#### [Exercise aim]
In the listing below, locate the lines that hold "bedroom" and copy them.

(Data shown begins)

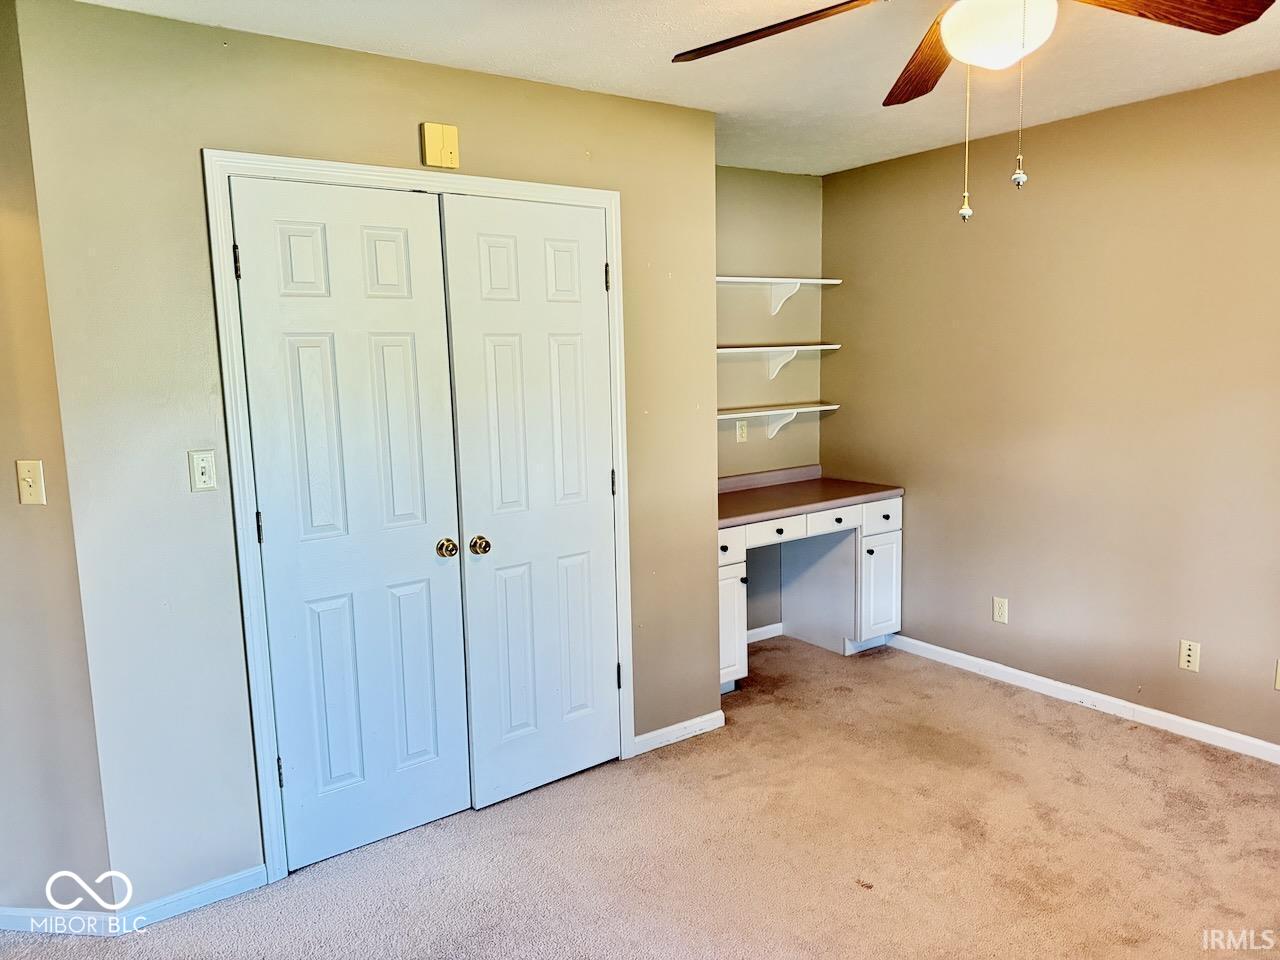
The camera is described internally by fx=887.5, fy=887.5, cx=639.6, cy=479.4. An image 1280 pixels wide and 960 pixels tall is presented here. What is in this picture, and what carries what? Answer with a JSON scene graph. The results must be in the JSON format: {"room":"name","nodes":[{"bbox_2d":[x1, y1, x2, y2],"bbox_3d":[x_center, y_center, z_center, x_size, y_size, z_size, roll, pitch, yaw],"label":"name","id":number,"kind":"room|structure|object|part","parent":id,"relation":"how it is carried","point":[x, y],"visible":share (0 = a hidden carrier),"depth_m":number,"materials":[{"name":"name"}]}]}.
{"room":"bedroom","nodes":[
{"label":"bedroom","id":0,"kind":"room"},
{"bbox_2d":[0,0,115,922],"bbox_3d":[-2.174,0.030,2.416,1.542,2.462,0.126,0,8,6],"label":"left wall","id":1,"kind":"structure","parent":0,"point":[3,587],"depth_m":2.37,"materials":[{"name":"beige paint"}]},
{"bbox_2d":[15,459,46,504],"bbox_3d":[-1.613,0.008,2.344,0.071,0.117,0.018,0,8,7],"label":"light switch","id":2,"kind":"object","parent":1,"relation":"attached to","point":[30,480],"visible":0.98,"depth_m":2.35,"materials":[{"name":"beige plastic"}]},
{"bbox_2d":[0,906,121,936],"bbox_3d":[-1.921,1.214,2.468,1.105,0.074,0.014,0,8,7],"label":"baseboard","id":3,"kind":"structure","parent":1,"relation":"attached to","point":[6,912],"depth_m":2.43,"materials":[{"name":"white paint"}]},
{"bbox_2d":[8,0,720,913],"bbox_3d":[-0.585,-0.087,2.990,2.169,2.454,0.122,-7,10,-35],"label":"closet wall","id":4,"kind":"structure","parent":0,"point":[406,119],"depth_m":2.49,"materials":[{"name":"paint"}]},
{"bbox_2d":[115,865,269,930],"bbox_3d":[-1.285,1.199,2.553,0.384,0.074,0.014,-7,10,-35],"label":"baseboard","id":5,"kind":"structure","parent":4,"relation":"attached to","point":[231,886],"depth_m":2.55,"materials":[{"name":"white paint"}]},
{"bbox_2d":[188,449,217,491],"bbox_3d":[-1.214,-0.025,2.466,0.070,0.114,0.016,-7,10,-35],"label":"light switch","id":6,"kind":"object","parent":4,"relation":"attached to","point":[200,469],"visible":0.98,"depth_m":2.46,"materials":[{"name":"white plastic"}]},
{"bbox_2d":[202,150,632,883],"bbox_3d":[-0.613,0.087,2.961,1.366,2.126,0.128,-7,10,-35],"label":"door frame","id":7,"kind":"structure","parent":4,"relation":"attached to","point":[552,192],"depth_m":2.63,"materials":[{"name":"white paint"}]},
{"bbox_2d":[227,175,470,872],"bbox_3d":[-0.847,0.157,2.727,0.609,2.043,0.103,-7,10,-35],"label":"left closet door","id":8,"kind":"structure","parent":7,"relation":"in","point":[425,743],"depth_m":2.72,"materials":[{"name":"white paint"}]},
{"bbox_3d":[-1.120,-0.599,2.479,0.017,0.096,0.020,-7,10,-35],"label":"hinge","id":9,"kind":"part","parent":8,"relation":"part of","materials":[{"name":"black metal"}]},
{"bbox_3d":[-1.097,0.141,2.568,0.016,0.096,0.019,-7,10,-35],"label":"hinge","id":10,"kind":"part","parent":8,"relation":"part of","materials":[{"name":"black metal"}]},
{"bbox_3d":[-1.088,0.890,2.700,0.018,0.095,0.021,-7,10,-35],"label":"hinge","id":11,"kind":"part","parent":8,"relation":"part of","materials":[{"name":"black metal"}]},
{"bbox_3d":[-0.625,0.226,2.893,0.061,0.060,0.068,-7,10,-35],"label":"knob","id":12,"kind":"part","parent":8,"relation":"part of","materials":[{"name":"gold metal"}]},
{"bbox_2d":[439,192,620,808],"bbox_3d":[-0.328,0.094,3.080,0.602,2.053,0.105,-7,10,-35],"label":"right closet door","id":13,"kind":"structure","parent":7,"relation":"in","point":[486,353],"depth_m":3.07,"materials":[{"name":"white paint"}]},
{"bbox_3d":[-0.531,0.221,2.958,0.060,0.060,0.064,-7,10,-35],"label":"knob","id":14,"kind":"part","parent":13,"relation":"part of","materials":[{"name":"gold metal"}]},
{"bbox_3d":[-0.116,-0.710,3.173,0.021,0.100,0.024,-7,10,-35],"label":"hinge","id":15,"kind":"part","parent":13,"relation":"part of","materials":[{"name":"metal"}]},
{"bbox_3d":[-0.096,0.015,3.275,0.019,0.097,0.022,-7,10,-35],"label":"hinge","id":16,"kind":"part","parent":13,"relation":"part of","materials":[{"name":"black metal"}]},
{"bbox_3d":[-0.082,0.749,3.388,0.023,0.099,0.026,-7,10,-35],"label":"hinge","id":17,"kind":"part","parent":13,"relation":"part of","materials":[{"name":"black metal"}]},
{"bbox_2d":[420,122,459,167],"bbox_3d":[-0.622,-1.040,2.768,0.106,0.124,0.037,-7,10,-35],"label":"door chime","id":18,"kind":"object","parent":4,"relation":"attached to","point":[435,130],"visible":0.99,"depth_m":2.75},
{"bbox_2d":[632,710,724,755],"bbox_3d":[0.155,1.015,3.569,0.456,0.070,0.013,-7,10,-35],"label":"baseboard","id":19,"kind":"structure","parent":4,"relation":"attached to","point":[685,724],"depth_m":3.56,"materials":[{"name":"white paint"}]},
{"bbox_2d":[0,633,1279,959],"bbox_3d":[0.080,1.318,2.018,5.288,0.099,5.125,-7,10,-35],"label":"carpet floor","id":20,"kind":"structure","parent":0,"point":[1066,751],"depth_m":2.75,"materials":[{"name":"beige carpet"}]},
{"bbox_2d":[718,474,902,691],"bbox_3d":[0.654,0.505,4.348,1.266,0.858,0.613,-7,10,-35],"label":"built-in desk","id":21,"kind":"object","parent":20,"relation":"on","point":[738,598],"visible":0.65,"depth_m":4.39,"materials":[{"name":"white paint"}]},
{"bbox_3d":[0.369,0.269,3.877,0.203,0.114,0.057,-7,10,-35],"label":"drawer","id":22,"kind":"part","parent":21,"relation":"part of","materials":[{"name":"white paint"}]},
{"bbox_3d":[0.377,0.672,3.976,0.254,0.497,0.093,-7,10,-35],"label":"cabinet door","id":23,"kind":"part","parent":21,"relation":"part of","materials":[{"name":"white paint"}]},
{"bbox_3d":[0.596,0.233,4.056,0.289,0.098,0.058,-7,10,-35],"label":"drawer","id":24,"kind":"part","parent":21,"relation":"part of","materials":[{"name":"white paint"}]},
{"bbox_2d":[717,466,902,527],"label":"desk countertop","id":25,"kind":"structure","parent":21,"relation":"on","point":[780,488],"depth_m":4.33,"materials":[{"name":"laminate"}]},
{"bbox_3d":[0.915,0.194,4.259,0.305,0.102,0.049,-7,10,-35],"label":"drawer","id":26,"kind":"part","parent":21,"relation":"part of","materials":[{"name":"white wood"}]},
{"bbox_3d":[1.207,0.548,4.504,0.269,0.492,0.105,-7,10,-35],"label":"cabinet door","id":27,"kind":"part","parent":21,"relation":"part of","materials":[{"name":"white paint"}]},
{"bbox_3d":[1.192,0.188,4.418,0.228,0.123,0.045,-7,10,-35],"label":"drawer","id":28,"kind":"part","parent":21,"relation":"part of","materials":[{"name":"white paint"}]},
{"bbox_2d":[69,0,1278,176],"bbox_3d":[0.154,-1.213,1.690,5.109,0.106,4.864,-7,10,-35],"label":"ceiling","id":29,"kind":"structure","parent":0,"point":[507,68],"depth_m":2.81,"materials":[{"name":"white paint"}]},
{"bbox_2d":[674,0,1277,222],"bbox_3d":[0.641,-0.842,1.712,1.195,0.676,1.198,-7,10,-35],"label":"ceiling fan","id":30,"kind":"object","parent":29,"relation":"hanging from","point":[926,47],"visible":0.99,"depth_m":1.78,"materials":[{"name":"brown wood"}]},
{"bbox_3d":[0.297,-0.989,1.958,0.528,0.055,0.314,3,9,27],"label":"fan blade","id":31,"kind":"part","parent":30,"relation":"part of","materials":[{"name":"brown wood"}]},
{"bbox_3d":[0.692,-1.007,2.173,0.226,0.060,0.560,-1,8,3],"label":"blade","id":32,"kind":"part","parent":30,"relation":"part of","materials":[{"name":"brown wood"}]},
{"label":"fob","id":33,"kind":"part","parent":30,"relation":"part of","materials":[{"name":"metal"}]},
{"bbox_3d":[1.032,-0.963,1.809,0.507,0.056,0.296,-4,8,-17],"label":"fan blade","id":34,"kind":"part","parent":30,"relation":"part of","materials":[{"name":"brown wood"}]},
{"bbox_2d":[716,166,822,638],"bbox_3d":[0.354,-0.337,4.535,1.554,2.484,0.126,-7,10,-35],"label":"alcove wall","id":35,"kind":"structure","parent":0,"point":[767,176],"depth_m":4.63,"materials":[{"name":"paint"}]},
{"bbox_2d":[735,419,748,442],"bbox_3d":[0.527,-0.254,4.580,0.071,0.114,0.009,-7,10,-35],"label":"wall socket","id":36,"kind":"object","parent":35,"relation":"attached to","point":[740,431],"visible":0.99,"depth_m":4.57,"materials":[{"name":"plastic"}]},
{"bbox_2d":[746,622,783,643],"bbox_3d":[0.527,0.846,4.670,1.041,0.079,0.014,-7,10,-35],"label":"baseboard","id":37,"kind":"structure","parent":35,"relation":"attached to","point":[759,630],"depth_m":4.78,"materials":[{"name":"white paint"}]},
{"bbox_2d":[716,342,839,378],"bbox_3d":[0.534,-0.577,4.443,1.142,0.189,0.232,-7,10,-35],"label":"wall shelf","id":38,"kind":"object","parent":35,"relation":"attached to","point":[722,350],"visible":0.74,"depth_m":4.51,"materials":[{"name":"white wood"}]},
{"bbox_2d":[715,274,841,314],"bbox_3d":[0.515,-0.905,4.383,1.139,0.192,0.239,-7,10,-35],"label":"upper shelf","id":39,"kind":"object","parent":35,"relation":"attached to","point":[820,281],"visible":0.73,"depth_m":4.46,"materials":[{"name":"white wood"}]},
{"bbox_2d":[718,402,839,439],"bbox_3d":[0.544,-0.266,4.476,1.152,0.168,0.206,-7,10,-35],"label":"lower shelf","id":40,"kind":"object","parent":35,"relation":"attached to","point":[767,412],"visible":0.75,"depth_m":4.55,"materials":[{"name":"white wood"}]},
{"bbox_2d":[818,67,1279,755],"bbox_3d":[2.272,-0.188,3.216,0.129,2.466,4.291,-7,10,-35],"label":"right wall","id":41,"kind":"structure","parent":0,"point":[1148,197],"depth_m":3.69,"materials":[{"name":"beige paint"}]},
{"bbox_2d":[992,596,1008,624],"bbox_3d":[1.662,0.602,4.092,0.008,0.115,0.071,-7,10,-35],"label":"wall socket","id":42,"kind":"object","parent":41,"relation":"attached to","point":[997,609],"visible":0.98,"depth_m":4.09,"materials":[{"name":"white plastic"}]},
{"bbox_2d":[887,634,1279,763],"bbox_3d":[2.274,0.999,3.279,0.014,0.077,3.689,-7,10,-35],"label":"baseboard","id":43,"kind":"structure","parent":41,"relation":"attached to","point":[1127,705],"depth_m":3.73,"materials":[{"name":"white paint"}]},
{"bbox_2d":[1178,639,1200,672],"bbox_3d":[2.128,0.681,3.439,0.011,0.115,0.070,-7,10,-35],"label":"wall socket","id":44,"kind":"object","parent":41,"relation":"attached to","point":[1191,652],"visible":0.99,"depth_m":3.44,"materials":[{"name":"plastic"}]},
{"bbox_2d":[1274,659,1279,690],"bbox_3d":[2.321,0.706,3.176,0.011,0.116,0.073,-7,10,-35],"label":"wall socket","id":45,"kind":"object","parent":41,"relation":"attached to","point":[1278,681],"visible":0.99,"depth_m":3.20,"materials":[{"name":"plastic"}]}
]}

(Data shown ends)

#### [Solution for this task]
{"room":"bedroom","nodes":[
{"label":"bedroom","id":0,"kind":"room"},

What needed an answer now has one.